— Start DOCUMENT TEXT —

Museum Moment: The First U.S. Senior Open Champion

Jul 29, 2010

By Robert Alvarez

This week the golf world turns its eyes to the Pacific Northwest, home of Sahalee Country Club and the 2010 U.S. Senior Open Championship. Located near Seattle, the 400-acre, 27-hole complex is perched on a plateau east of Lake Sammamish. Sahalee means “high heavenly ground” in the native Chinookan language.

This year marks the 30th anniversary of the U.S. Senior Open. The Senior Open was established to give professionals and amateurs 55 years and older (now 50) a chance to compete for a national championship. Today, the championship is a showcase for some of the most talented and seasoned players in the world, many of whom still hold their own against younger competition, as best illustrated by the outstanding performances of Greg Norman and Tom Watson in the 2008 and 2009 British Open Championships, respectively.

The first U.S. Senior Open Championship was held in late June of 1980 at Winged Foot Golf Club’s East Course, in Mamaroneck, N.Y. The USGA received 631 applications, including ones from former U.S. Open champions Lew Worsham, Julius Boros, Ed Furgol, Jack Fleck and Tommy Bolt. The first Senior Open was for players 55 and older; the age minimum was lowered to 50 for the 1981 championship and has been in place ever since.

Argentina native Roberto De Vicenzo, then 57, won the first championship, posting a one-over-par 285, four shots clear of William Campbell, then a vice president (and future president) of the USGA, who also was the 1964 U.S. Amateur champion and the 1979 USGA Senior Amateur champion.
De Vicenzo, one of the great international players of the era, came from humble beginnings. Born in 1923, he learned the game as a caddie’s assistant and turned professional at age 15. He won his first of nine Argentine Opens six years later, and by the time he retired from competitive golf, he had claimed more than 100 international victories, including six on the PGA Tour, and the 1967 British Open Championship.

De Vicenzo sported a graceful swing, yet was capable of hitting the ball immense distances. He was also known to follow a strict practice regimen, hitting more than 400 balls per day, at a very slow pace, taking time to visualize each shot.

While De Vicenzo possesses one of the more impressive resumes in the game’s history, he is perhaps best known for one of the more unfortunate moments to take place in a major championship. In the 1968 Masters Tournament, De Vicenzo signed an incorrect scorecard that had him down for a par rather than the birdie he actually made on the par four 17th hole at Augusta National Golf Club. De Vicenzo was forced to accept the higher score, meaning that he lost by one stroke to Bob Goalby, instead of playing off with Goalby the next day for a chance at winning his second major championship. Following this critical mistake, De Vincenzo uttered one of the most famous golf quotes of all time: “What a stupid I am.”

De Vicenzo handled the incident with such grace that he was recognized by the USGA in 1970 with its highest honor, the Bob Jones Award, given annually for distinguished sportsmanship in golf. The March 1970 issue of Golf Journal chronicled the event:

“Roberto De Vicenzo sat at lunch in New York one raw, cold day in January, laughing and joking, which is his normal behavior. Suddenly he became serious, and looking up he commented on the reason for his being in New York instead of home in Buenos Aires where the weather was warm and his swimming pool beckoned.

— End DOCUMENT TEXT —

- EXERCISES
1: In the article about the first U.S. Senior Open champion, transcribe the passage starting at "De Vicenzo sported" and ending at "visualize each shot.".
2: Check each statement against the article about the first U.S. Senior Open champion. Answer yes or no for each, and quote the words that decide it.
(a) The first U.S. Senior Open was played at Winged Foot Golf Club's East Course.
(b) De Vicenzo turned professional at age 18.
(c) The USGA gave De Vicenzo the Bob Jones Award in 1970.
3: According to the article about the first U.S. Senior Open champion, what score did Roberto De Vicenzo post to win the first championship?

— Start DATA SEGMENT —

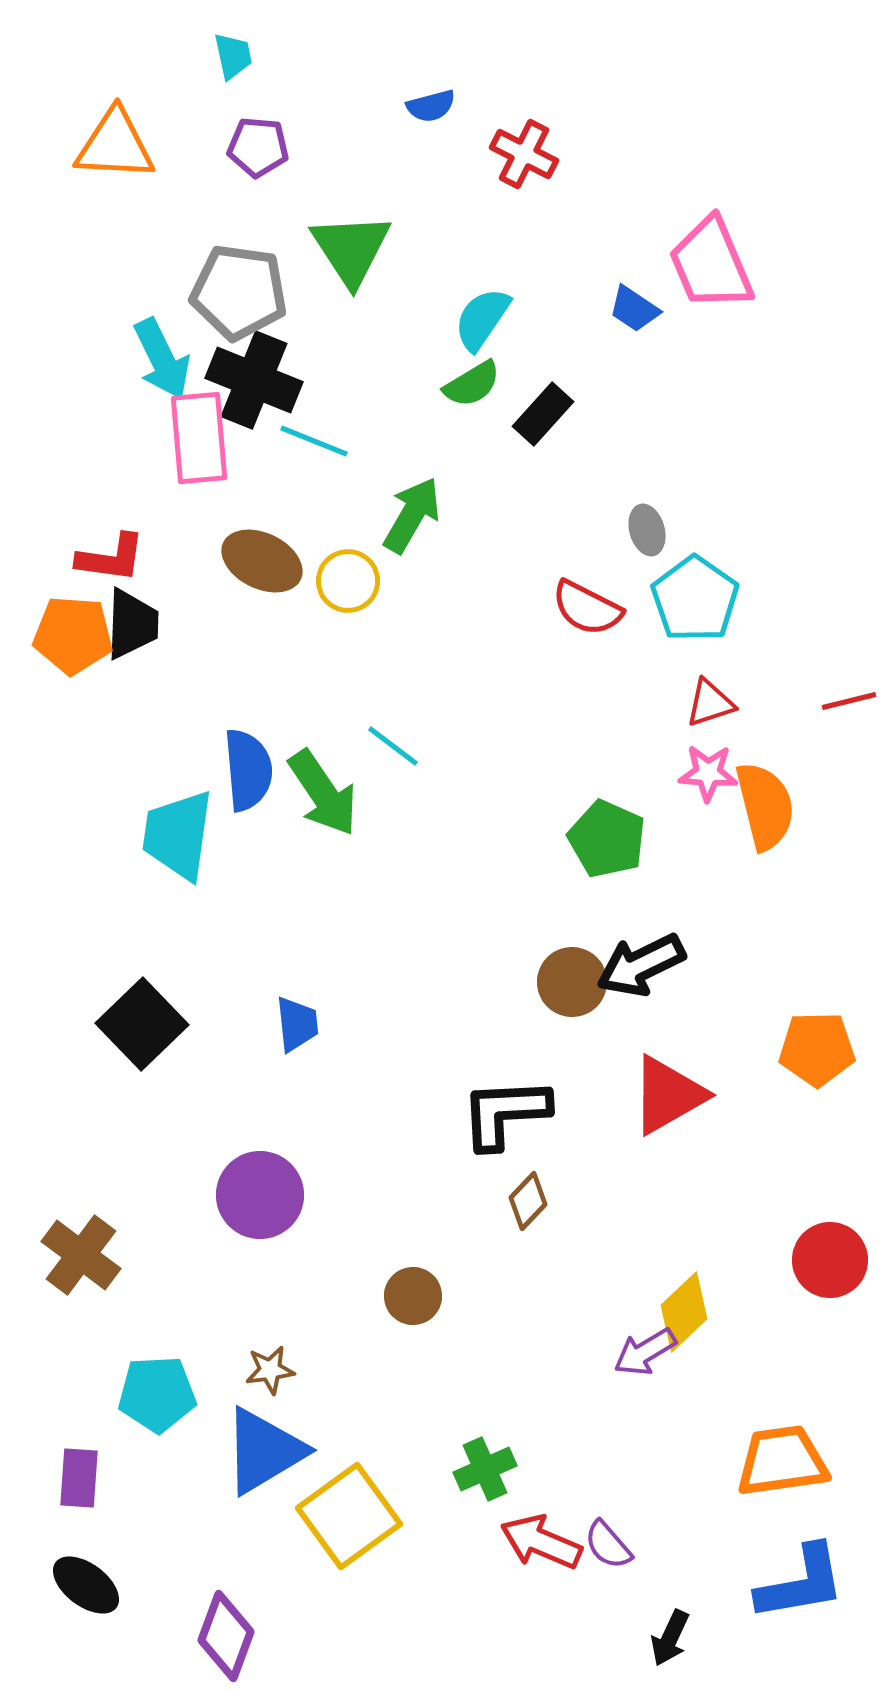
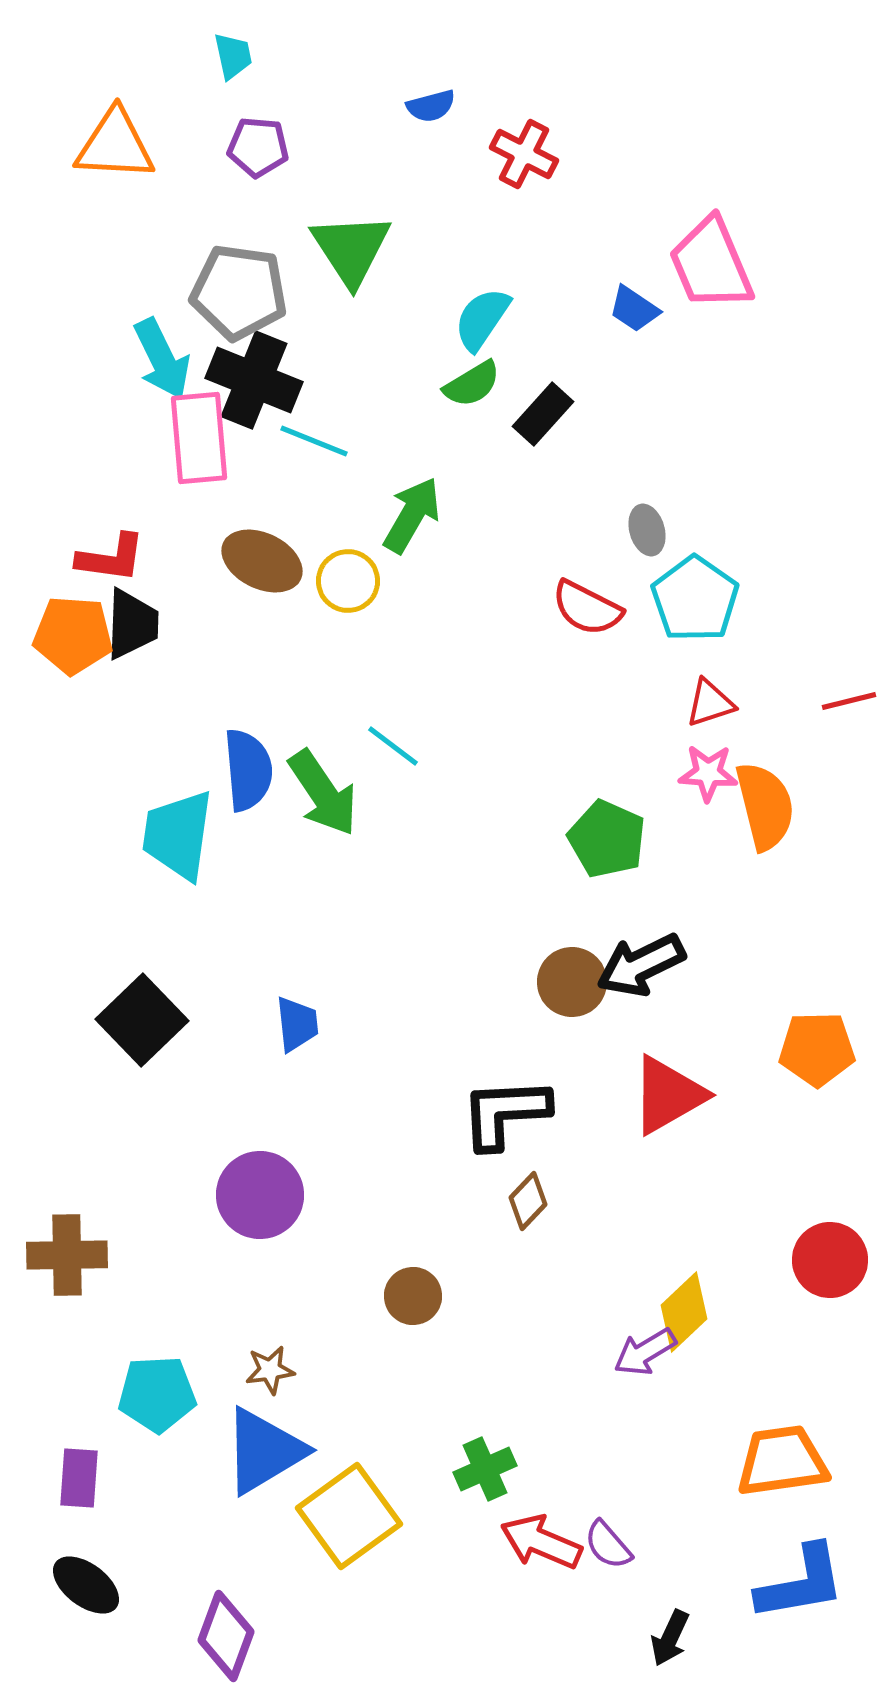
black square at (142, 1024): moved 4 px up
brown cross at (81, 1255): moved 14 px left; rotated 38 degrees counterclockwise
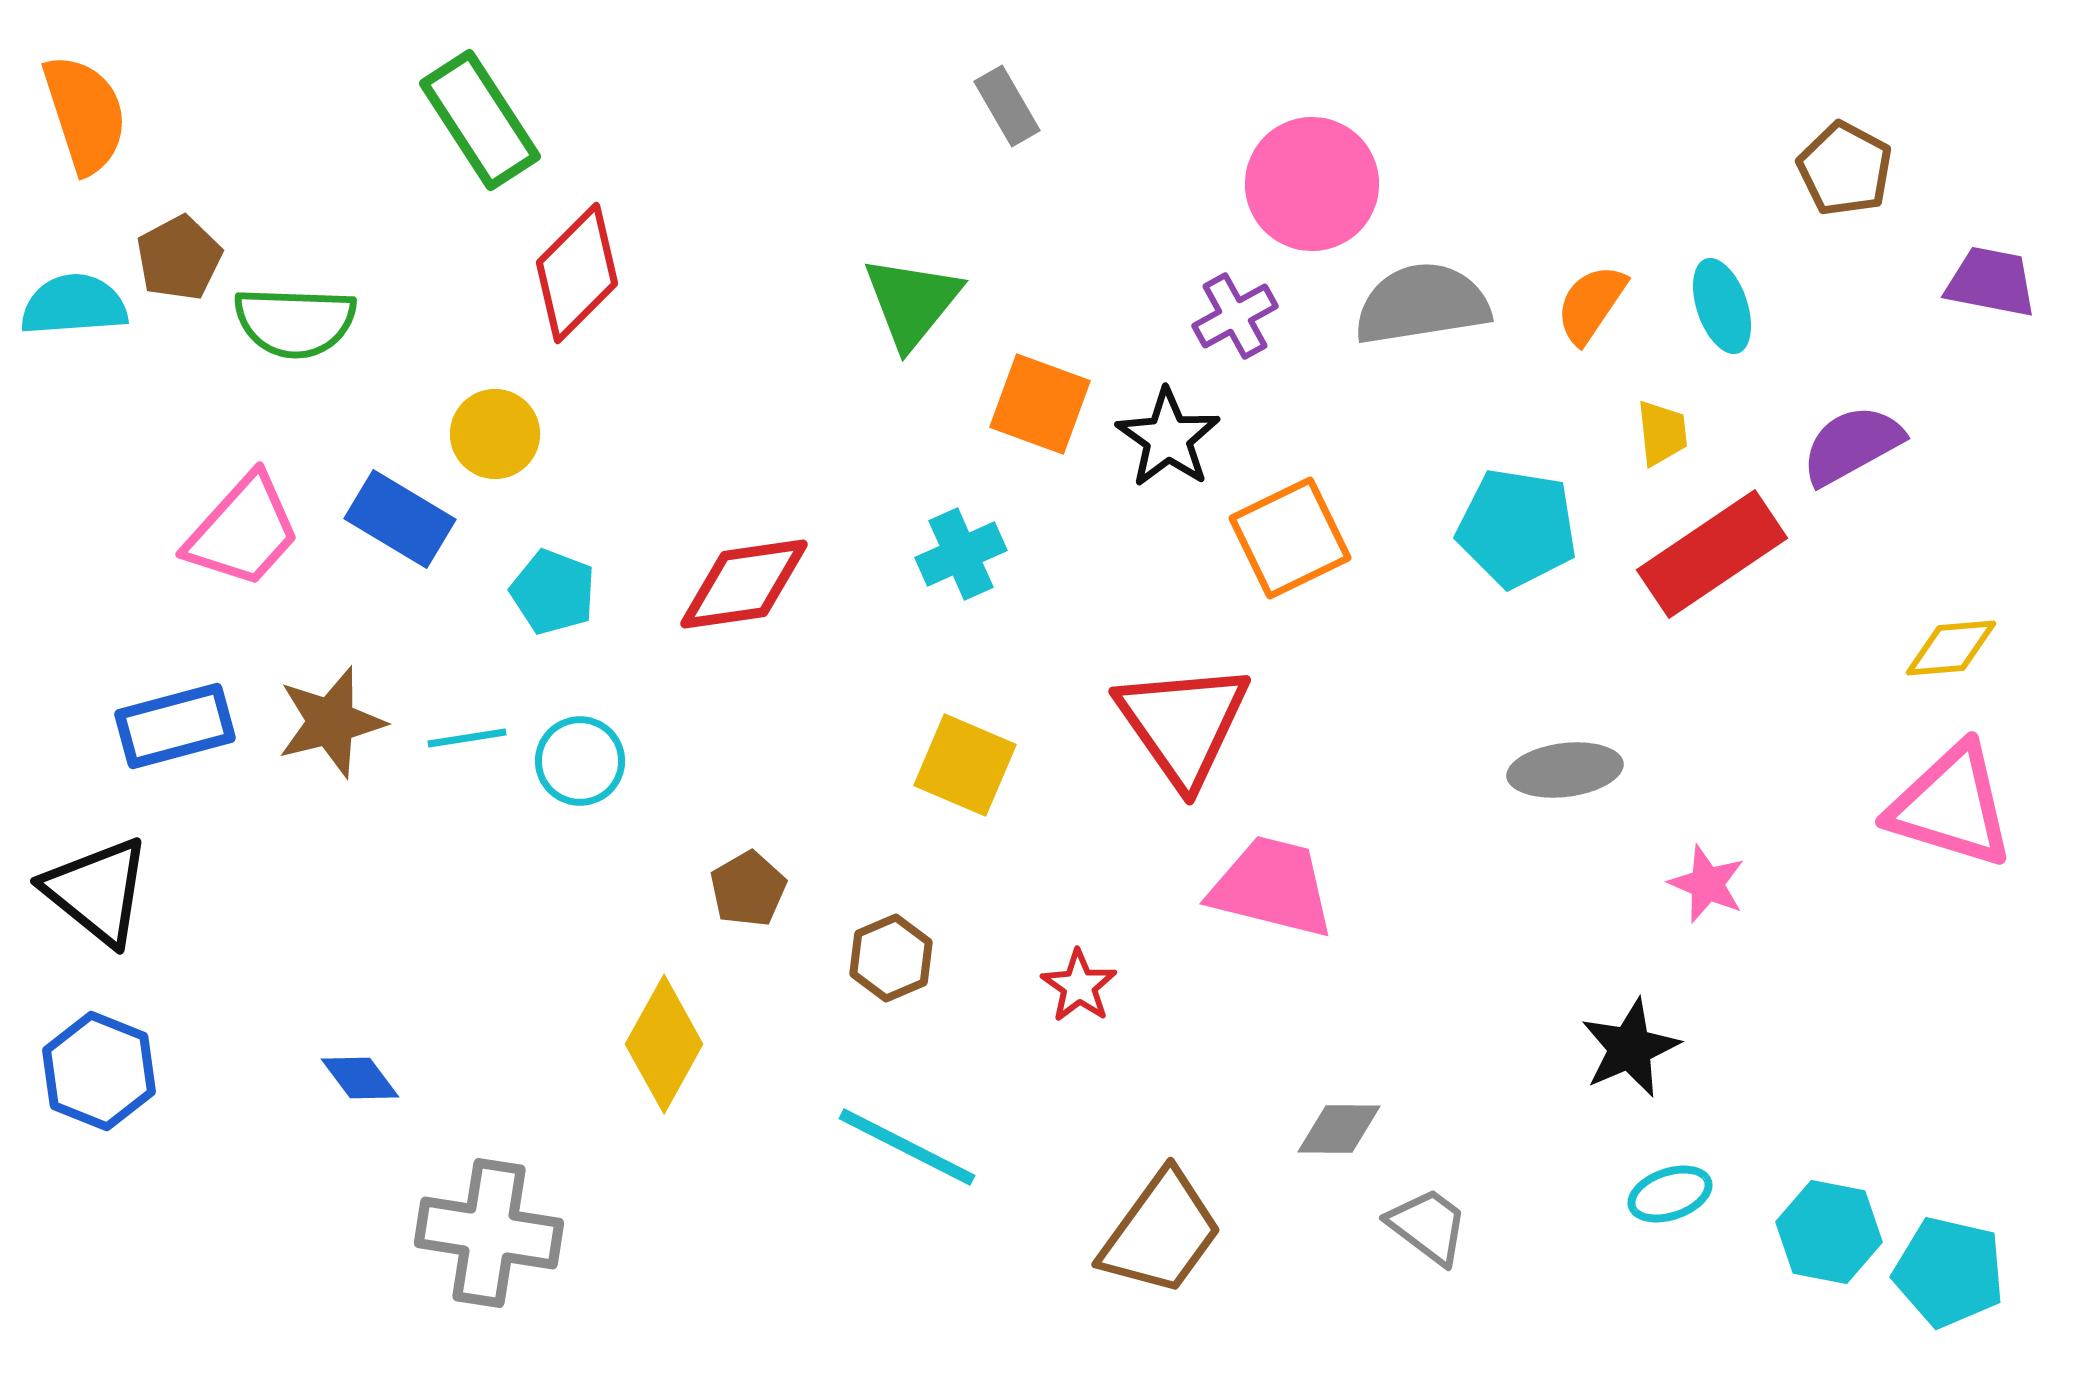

— End DATA SEGMENT —

- EXERCISE SOLUTIONS
1:
De Vicenzo sported a graceful swing, yet was capable of hitting the ball immense distances. He was also known to follow a strict practice regimen, hitting more than 400 balls per day, at a very slow pace, taking time to visualize each shot.

2:
(a) Yes: "The first U.S. Senior Open Championship was held in late June of 1980 at Winged Foot Golf Club’s East Course"
(b) No: "turned professional at age 15"
(c) Yes: "he was recognized by the USGA in 1970 with its highest honor, the Bob Jones Award"

3: A one-over-par 285.